L'attenzione degli automobilisti, diretti alla famoserrima spiaggia di Elafonisi, è attirata da un abbinamento di bandiere che non ti aspetti: Grecia e Polonia. Mediterraneo e Baltico, Ortodossi e Cattolici.
Allora ci si ferma. Il posto è effettivamente magnifico, il chiosco è sul rustico andante, costruito interamente di materiali di recupero. Lui è greco, barba di qualche giorno, canottiera nera, molto affabile e scherzoso, ti accoglie con il classico "italiano e greco, una faccia una razza". Ci sa fare con i clienti, un po' meno con la spugna con la quale vorrebbe pulire il tavolo.

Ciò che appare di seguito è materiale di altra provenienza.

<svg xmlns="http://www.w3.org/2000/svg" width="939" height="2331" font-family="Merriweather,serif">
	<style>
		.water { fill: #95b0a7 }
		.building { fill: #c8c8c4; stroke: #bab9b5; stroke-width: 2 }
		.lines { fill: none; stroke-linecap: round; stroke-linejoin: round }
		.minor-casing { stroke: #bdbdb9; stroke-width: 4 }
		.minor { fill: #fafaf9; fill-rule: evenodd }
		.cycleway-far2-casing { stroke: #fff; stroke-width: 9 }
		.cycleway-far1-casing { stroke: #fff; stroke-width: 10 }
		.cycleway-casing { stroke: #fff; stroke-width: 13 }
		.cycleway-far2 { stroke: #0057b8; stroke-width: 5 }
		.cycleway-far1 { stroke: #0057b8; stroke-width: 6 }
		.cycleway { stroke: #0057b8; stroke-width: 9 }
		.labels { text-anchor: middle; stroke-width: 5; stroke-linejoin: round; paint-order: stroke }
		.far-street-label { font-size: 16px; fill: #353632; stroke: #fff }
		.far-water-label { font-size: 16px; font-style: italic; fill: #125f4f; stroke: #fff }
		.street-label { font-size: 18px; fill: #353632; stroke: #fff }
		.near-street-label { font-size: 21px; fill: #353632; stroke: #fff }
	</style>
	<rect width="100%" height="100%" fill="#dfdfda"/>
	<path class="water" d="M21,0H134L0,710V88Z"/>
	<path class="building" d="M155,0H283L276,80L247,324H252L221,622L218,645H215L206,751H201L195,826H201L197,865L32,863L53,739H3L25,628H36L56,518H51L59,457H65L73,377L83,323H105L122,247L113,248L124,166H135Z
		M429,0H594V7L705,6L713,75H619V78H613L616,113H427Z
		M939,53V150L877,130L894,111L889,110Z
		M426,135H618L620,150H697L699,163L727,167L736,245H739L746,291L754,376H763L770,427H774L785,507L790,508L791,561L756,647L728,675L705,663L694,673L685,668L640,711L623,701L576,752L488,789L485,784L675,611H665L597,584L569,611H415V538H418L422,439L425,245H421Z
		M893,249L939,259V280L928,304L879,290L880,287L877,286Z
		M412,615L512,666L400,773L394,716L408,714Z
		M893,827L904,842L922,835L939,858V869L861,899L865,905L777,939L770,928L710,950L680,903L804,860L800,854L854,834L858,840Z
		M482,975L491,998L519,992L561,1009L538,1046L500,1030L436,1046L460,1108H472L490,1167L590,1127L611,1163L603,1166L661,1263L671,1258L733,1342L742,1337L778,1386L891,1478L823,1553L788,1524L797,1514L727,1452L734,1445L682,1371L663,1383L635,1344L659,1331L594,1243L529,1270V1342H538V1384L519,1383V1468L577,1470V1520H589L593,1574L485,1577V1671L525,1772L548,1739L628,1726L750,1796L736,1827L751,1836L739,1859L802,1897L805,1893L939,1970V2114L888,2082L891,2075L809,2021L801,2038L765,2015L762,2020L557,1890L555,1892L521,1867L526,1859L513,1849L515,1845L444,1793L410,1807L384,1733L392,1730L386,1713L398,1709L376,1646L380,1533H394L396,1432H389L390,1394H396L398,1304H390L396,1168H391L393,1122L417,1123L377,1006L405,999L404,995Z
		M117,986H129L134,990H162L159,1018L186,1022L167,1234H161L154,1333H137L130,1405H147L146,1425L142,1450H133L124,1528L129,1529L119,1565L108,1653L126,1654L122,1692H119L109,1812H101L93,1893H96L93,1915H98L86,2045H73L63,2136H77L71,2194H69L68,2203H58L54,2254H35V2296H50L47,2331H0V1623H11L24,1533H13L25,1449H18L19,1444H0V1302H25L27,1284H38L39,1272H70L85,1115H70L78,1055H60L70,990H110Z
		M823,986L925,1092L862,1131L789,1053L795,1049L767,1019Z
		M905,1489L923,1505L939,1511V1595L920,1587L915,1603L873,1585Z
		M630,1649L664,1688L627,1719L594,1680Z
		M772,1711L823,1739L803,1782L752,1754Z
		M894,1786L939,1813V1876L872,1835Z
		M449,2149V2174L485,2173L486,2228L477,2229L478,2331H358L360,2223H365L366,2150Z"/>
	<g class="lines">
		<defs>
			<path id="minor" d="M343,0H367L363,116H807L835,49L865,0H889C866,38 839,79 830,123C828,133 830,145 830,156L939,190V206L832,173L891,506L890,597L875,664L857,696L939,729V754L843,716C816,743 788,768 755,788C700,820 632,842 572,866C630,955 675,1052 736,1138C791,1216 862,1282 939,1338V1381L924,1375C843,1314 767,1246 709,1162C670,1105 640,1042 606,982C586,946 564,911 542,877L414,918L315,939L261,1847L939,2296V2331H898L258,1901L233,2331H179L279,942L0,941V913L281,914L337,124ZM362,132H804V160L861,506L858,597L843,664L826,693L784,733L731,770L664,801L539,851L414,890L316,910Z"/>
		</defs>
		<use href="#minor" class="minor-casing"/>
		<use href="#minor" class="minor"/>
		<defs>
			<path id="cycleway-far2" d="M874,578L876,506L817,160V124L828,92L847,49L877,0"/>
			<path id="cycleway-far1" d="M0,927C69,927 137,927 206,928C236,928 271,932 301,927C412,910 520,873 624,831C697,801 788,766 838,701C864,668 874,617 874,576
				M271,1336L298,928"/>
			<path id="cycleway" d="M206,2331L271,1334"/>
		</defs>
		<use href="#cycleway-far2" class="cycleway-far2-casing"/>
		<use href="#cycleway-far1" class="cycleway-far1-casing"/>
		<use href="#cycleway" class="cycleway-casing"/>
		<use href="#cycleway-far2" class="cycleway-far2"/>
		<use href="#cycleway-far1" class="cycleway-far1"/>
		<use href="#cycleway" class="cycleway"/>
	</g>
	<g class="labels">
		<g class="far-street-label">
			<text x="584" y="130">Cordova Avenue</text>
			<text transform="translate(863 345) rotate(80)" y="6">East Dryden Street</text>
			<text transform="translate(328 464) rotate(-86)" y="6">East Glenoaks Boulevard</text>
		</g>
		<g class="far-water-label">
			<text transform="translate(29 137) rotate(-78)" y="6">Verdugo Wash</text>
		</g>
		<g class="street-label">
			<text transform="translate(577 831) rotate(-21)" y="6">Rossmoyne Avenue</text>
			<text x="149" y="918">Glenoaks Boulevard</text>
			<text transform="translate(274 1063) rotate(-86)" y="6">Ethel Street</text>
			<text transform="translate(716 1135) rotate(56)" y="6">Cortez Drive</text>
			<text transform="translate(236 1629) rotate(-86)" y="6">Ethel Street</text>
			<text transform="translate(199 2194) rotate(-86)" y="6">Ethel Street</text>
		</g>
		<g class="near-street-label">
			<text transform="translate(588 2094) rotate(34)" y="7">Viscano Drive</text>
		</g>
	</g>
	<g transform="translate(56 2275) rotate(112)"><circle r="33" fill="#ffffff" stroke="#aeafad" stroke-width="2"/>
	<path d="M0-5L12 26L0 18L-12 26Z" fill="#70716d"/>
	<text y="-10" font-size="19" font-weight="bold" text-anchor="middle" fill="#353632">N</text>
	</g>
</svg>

Lei è bionda, alta, molto polacca, molto cazzuta. Sta dietro al banco, prepara le spremute e le altre consumazioni.
E da lì dietro lo cazzia a voce alta, un rimprovero dietro l’altro, senza interruzioni, non le importa un fico secco di salvare le apparenze.

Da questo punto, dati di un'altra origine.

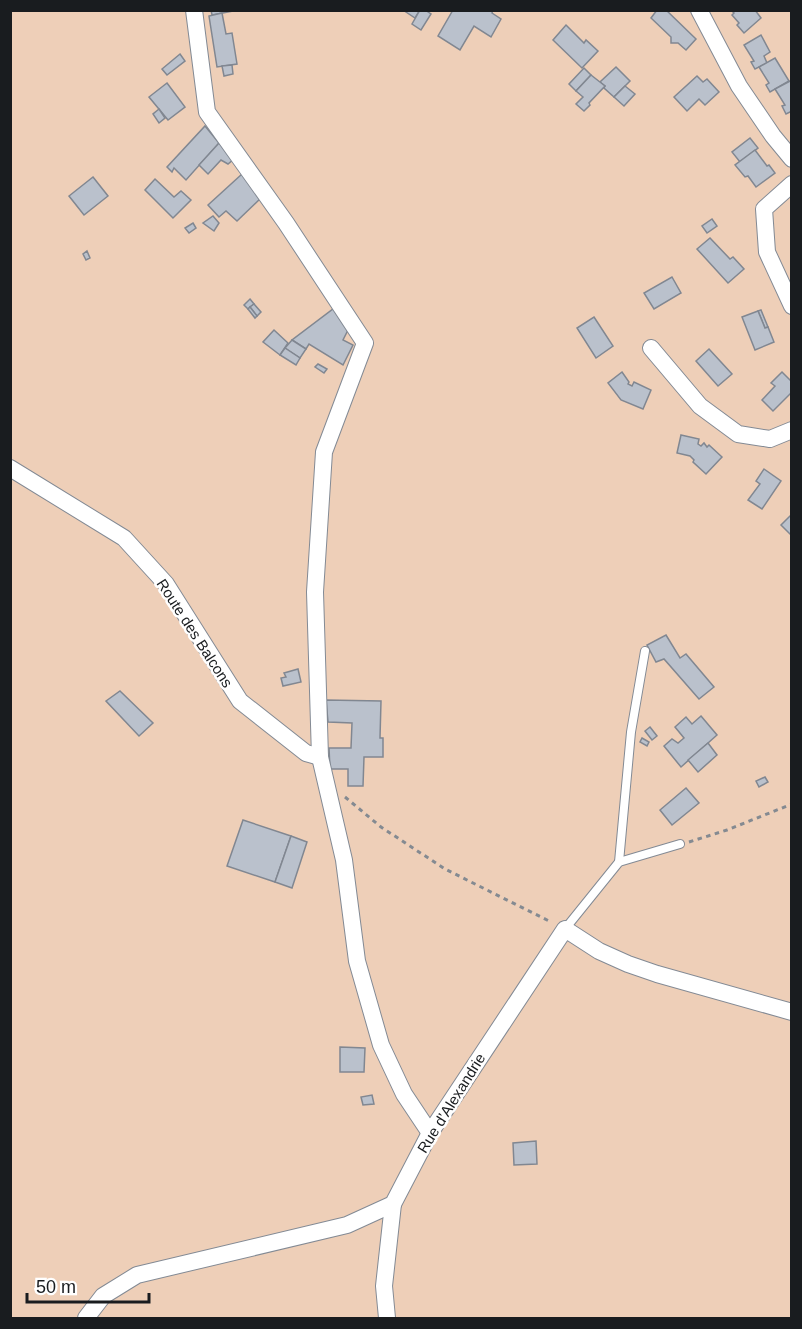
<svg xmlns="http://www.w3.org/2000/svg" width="802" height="1329" font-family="Helvetica,sans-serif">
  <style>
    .grass { fill: #eecfb8 }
    .building { fill: #bac1cc; stroke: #818791; stroke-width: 1.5 }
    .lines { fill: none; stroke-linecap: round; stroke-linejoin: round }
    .service-casing { stroke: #838a94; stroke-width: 10 }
    .minor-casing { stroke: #838a94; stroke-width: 18 }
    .path { stroke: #848a91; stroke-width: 3; stroke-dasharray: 4.5 4.5; stroke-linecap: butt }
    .service { stroke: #fff; stroke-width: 8 }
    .minor { stroke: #fff; stroke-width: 16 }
    .labels { text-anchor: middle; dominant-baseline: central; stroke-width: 5; stroke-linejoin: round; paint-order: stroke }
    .street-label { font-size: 15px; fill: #191c1f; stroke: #fff }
  </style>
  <rect width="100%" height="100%" fill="#e0e7f2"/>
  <rect class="grass" x="11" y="11" width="780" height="1307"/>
  <g class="building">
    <polygon points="211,10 232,10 233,11 212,15"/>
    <polygon points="403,10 420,10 415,18"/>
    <polygon points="420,10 425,10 431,14 421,30 412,24"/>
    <polygon points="453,10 493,10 492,13 501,19 491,37 474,26 460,50 438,36"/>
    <polygon points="657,10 666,10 696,39 686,50 678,43 671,43 671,37 651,18"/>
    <polygon points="731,10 755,10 761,18 744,33 737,25 739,23 732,15 734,13"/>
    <polygon points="222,13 226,34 232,33 237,64 217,67 209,16"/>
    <polygon points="566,25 584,43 586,40 598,51 582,68 553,40"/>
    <polygon points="761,35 770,52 764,56 767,63 755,69 751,62 754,61 744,45"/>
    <polygon points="180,54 185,61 167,75 162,69"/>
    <polygon points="775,58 789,81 770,92 766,85 769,83 759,67"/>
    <polygon points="232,65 233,74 224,76 222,66"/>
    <polygon points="616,67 630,81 614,97 604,88 605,86 600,82"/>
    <polygon points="584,68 591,75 576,91 569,84"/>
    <polygon points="591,75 605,86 589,103 590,105 584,111 576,104 583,97 576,91"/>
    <polygon points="697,76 703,82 707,79 719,92 705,105 699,99 687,111 674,97"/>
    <polygon points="792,80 792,111 786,114 782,106 785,105 775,89"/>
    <polygon points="167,83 185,107 168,120 149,97"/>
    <polygon points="625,86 635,94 624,106 614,97"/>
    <polygon points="159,109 165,118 159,123 153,114"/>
    <polygon points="205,126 219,143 186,180 174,168 172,172 167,167"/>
    <polygon points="750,138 758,148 740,162 732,152"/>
    <polygon points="219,143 234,159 228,164 221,160 208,174 199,165"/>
    <polygon points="755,150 767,166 769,165 775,173 756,187 748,176 745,177 735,165"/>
    <polygon points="242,174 262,197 237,221 226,211 219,217 208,205"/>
    <polygon points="93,177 108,196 84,215 69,196"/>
    <polygon points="155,179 174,197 181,191 191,200 173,218 145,190"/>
    <polygon points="213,216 219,223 214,231 203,223"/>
    <polygon points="712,219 717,226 707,233 702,226"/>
    <polygon points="193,223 196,228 189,233 185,228"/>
    <polygon points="710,238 730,259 733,257 744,269 728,283 697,249"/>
    <polygon points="87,251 90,258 86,260 83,254"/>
    <polygon points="672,277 681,293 654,309 644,293"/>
    <polygon points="250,299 254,304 248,309 244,305"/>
    <polygon points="254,304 261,312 257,316 250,307"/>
    <polygon points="337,306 348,330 343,340 353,345 343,365 309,344 306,349 292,340"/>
    <polygon points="250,307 257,316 255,318 248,309"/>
    <polygon points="761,310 768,327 765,328 758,311"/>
    <polygon points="758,311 765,328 768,327 774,342 755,350 742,317"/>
    <polygon points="594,317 613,346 596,358 577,328"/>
    <polygon points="274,330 288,343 280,355 263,342"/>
    <polygon points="292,340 306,349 300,358 285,348"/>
    <polygon points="285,348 300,358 296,365 280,355"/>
    <polygon points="709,349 732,374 718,386 696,361"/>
    <polygon points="318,364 327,369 324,373 315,367"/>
    <polygon points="622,372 629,382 628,384 632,386 634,382 651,390 643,409 621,400 608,383"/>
    <polygon points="782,372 792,382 792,392 773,411 762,400 775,386 771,383"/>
    <polygon points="681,435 699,439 698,444 701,446 704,443 707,447 709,445 722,457 706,474 693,462 694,460 690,456 677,453"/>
    <polygon points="764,469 781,481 762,509 748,500 760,484 756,481"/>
    <polygon points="792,514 792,536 781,525"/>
    <polygon points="666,635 680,658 686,654 714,687 699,699 664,659 656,662 647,645"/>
    <polygon points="298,669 301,682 283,686 281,678 286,677 284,673"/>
    <polygon points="120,691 153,723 139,736 106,701"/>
    <polygon points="326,700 381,701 380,738 383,738 383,757 364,757 363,786 348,786 348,769 330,769 329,748 351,748 352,723 328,722"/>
    <polygon points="701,716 717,735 681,767 664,746 672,739 678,743 684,738 675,727 686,717 692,724"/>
    <polygon points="650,727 657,736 652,740 645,731"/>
    <polygon points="642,738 649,742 647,746 640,742"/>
    <polygon points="708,743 717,755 698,772 688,760"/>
    <polygon points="765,777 768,782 759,787 756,781"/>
    <polygon points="686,788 699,803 672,825 660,810"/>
    <polygon points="243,820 291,836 275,882 227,866"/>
    <polygon points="291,836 307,842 292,888 275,882"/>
    <polygon points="340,1047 365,1048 364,1072 340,1072"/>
    <polygon points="372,1095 374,1104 363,1105 361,1097"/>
    <polygon points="536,1141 537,1164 514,1165 513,1143"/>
  </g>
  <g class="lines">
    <defs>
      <g id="service">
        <polyline points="619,862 631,732 645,651"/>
        <polyline points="565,929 619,862 680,844"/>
      </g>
      <g id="minor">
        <polyline points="194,10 207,112 286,223 365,343 324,452 315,592 320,757 344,860 357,961 381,1045 404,1094 430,1133"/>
        <polyline points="699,10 739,86 773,136 792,159"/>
        <polyline points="792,184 764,209 767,252 792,306"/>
        <polyline points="651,348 700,406 738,434 770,439 792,430"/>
        <polyline points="10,468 124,538 166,584 240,701 306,753 320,757"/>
        <polyline points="86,1318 103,1296 137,1275 347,1225 393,1204 430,1133 565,929 599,951 628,964 657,974 792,1012"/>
        <polyline points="387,1318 384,1286 393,1204"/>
      </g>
    </defs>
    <use href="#service" class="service-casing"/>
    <use href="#minor" class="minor-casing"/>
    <g class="path">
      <polyline points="345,797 381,827 445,869 551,922"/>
      <polyline points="689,842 727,830 792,804"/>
    </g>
    <use href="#service" class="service"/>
    <use href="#minor" class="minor"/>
  </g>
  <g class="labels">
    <g class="street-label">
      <text transform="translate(195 633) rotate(57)">Route des Balcons</text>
      <text transform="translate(451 1103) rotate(-58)">Rue d’Alexandrie</text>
    </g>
  </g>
  <rect width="802" height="1329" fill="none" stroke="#191c1f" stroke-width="24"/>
  <path d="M27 1293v9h122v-9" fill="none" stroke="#191c1f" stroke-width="3"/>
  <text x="36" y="1293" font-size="18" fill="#191c1f" stroke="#ffffff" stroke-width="4.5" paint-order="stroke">50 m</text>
</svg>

Lui mi guarda sospirando. "Mogli, cosa vogliamo farci?!"
“Niente, naturalmente”, gli dico io. Già ci siamo conquistati.
È ora di pranzo, e lui è già bello su di giri. Secondo me si è scolato almeno una di quelle bottiglie sulle quali ha scritto a pennarello "antistress". Mi viene spontaneo aiutarlo a sparecchiare un tavolino, perché vedo come lo sta guardando la polacca.
Moni gli chiede se c'è un bagno, lui le indica la montagna che incombe al di là della strada con un gesto eloquente. Poi fa una pausa e, quando lei sta per partire verso monte, le indica con un gran sorriso marpione la via verso il cesso. Che in realtà, dicono le cronache di radiofiglie, è un bagno molto pulito ed ordinato. Evidentemente trattasi di territorio polacco.
La mossa di aiutarlo a sparecchiare è un successo parziale perché lui si è dimenticato di pulire il tavolo. La bionda brontola, scuote la testa. Allora lui per sparigliare il campo prende un piatto di avanzi, si avvia verso il piazzale fuori dal chiosco e urla "Spagheti!". Un vero affabulatore, voleva fare il simpatico con noi italiani citando il nostro piatto nazionale, ma stavolta gli è mancata un “t”.
Al richiamo rispondono tre cani che stavano girotondolando fra i tavoli, e il corteo esce provvidenzialmente (per lui).
Noi ci sediamo per gustarci una buona spremuta, che uno si chiede “ma dove diavolo avranno preso tutte ‘ste arance a luglio?!”. Passano alcuni minuti di calma relativa, i cani mangiano fuori, il greco gironzola, la polacca lava i piatti. A quel punto l'asino libero decide che si sente discriminato, ed entra nel chiosco in cerca di cibo facile. L'asino prigioniero resta fuori, legato ad una corda proprio sotto le due bandiere, forse come cartolina vivente a favore dei turisti
Il greco vede un'occasione di mettere su uno spettacolino. Corre sul retro, torna con del pane secco in mano e mostra alle ragazze come fare sì che l'asino prenda il pane direttamente dalle mani. Al trentaseiesimo tentativo la figlia dal nome corto e la nipote dal nome Shwaili ce la fanno.
Lui esulta, la bionda lo guarda torva.
È ora di andare. Pacche sulle spalle, salutoni e sorrisi. Lui resta lì a farsi cazziare dalla sua donna polacca, io mi infilo in macchina con le femmine, che ce ne fosse una con un nome italico. Cosa ne diranno i nostri attuali governanti?!